I am, general, very respectfully, your obedient servant,


Colonel Third Infantry and Commissary-General of Prisoners.


Dublin, September 5, 1863.

Colonel W. H. POWELL, U. S. Army:

COLONEL: In reply to your communication of August 29 the major-general commanding directs me to say that you are not in close confinement by his order. Two charges alleged against you were communicated to the War Department with the suggestion that they be investigated before you were exchanged. One of the charges was for shooting a Confederate prisoner deliberately. This charge was made by one of your own men, who was taken prisoner on the Wytheville raid, and who volunteered the information. He says he saw you commit the murder. The other charge was burning the houses and barns of Messrs. Handley and Feamster, near Lewisburg, on or about the night of the 9th or 10th of January last, in violation of all law, civil and military. Mr. Handley's house was set on fire when his wife and children were in bed asleep, and they just had time to escape without shoes or proper clothing, on a very cold night. If you can show that these acts were not committed by your or your authority, or if committed by you when acting under orders, the authorities will no doubt place you on a footing with other prisoners. Any communication you desire to make to General Scammon or other officers, to procure the necessary proof, will, if forward to these headquarters, be forwarded by flag of truce.

Respectfully, &c.,


Major and Assistant Adjutant-General.


LIBBY PRISON, Richmond, Va., September 30, 1863.

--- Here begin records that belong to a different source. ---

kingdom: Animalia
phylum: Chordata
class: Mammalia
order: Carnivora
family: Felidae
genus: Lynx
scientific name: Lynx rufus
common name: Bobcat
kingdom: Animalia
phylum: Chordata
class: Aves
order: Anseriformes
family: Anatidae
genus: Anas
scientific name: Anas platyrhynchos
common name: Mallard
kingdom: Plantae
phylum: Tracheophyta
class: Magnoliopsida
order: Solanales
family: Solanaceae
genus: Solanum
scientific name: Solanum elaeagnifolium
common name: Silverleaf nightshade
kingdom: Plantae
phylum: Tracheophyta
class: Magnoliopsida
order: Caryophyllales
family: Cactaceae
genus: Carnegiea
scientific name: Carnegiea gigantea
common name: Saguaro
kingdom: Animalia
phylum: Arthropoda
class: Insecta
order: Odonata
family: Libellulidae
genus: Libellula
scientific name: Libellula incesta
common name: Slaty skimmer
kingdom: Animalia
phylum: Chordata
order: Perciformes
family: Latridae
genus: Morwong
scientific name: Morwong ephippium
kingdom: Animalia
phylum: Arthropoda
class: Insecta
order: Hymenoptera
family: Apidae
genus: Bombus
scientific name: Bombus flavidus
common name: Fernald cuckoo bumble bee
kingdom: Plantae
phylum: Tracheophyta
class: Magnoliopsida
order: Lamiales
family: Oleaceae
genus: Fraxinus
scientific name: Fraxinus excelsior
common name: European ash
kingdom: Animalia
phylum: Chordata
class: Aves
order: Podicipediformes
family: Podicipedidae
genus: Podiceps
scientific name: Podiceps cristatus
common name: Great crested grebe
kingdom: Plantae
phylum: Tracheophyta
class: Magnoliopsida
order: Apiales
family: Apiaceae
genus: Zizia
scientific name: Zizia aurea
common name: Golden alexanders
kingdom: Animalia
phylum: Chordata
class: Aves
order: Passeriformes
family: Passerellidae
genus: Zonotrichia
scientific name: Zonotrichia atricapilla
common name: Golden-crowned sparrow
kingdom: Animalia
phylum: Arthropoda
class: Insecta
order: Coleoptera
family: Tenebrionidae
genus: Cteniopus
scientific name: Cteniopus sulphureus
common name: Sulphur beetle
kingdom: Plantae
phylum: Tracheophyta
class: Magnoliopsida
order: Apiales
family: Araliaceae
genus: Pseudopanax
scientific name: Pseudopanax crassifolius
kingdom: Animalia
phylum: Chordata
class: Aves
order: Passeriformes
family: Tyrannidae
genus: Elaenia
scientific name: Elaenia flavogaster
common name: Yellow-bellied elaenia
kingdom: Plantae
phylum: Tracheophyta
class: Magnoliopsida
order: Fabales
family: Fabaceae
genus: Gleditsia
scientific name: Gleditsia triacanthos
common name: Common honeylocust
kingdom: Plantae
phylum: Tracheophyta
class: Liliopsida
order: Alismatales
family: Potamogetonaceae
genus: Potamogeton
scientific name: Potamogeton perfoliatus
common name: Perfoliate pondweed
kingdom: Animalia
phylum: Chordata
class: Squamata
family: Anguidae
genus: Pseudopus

In answer to the within charges I respectfully reply as follows, to wit: The charge of shooting the Confederate soldier is, as I suppose, based upon the fact of my having shot a Confederate soldier in a regular cavalry charge, made by me on the 7th of January, 1862, in obedience to an order from Colonel William M. Bolles, Second Regiment West Virginia Volunteer Cavalry, U. S. Army, who was then commanding said regiment and present at the time the charge was made and the man shot, a written statement of which, containing the facts in the case, is now in the hands of the Secretary of War, United States of America, furnished by said Colonel W. M. Bolles.